Near her is a sweet-faced girl whom I immediately characterize as
vulnerable.
His mother says
to my questioning glance, "This is Naomi."
Until now I had
known her only as "this woman". I do not introduce myself until later
when I notice her standing across the room by herself. "I'm Maria, the
woman Ted betrayed and abandoned when he met you." "Ooh, I'm so sorry,"

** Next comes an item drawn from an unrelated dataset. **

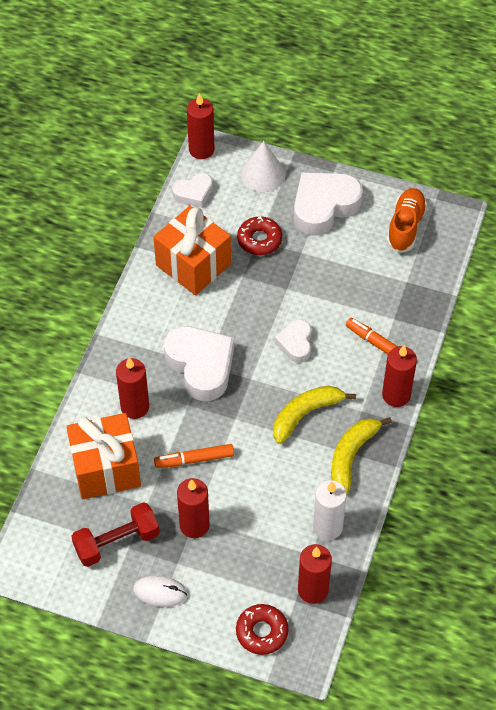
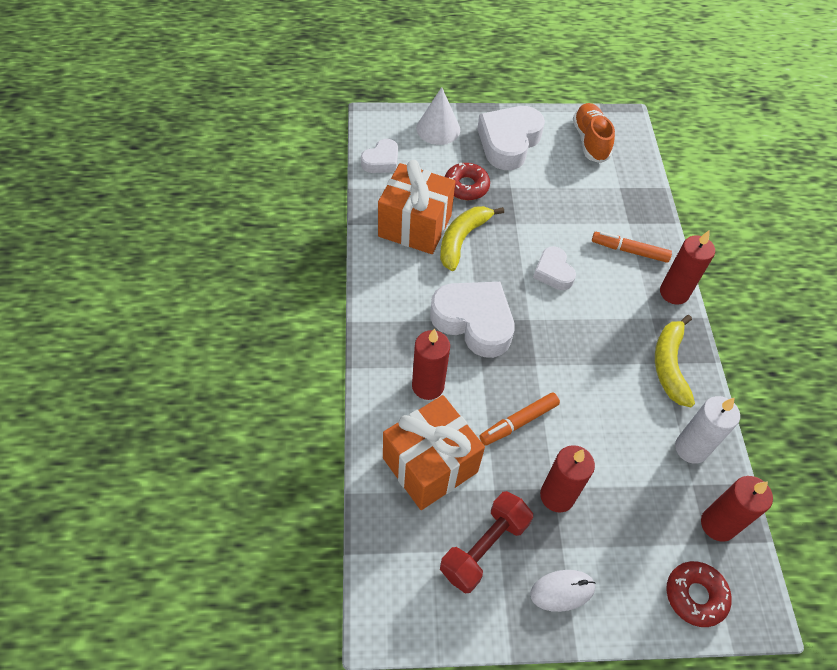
camera: 25 degrees left, 0 degrees up
(201, 150) = (369, 121): red candle -> none
(305, 414) = (602, 338): yellow banana -> yellow banana (462, 239)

she murmurs sounding sincere and looking lovely.
Emboldened, I
continue. "You have to be a strong woman to be with Ted. He can destroy
you."
She smiles
uncertainly. "Yes, I know how he can be . . . ," and her voice
trails off.
I stride about
the room greeting friends with unnatural ebullience. I chat with the
men in the band. When I finally sit down to dinner my heart is
pounding, my throat is dry, my stomach recoils at the sight of food. I
sip my soda and no one seems to notice.
That night I
cannot sleep. Over and over I see Naomi's adoring eyes on Ted. It was
one thing to know that Naomi existed; to see her with him is quite
another. But, besides jealousy, I feel a kinship with Naomi. I recall
myself at her age, with two small children, and no physical or emotional
support. Ted had told me in our first conversation about her that "she
reminds me of you." Later, "Like you, she's a Sagittarian and a Six on
the Enneagram scale." He has found in Naomi a younger version of me.
For all the
imaginary conversations I've had with Ted, I've yet to share with him my
accumulating thoughts and feelings. I reach for the notepad on the
bedside table. "Dear Ted, Our relationship was an experience that has
changed my life. Your ending it as if we had nothing to say to each
other, nothing to conclude, was devastating. It made it possible for
you to put me out of mind quickly, and it left me with a feeling of
betrayal. When you told me last week that you had quit playing the
field I saw our affair in a new light. I had never thought of myself as
in a field. Were you just toying with me all along?
"Since I'm
writing this on your birthday, I will end with a wish for you: Not for
happiness but for awareness and growth. Maria."
The letter,
neatly typed, lies on my table for a couple of weeks. Then I phone him,
"You were going to return my books. Could we get that over with?"
The next
afternoon he arrives. He puts the books on the table and stands there,
spiritless. He notices my letter in an envelope marked "TED".
"Some of my
thoughts." I feel awkward. "Would you like to sit down?" We pull out
chairs at the kitchen table. I bring us each a Coke. Finally he asks,
"Could I stay a little while? Could we go into the living room?"
He sits on the
sofa where we've spent hours lying side by side. Still tense, I make
conversation. "Tell me about your house."
At the end of a
lengthy description he says, "Naomi and her two kids have left."
Concealing my
pleasure I say, "I'm sure she'll be back."
"I don't want
her back. . . Honey, I think of you so often. We were happy
together. Come here beside me. I feel desolate."
"Ted," I speak
clearly and slowly, "what was between us has ended." Shocked by my
words, I know their truth.
"It doesn't
have to have ended." He reaches for me but I move aside.
At the door he
says, "Perhaps we could talk sometimes. We used to have so much to talk
about."
"That's in the
past."
He picks up the
letter. "Will this make me feel better or worse?" he asks as he
departs.
Alone I wander
about the garden - a garden strangely new to me. The blue hydrangeas and
the white oleanders are in their summer bloom. The yellow red-tinged
peace rose is lovelier than I have ever seen it. Soon they will all
fade and fall. And bloom again next spring.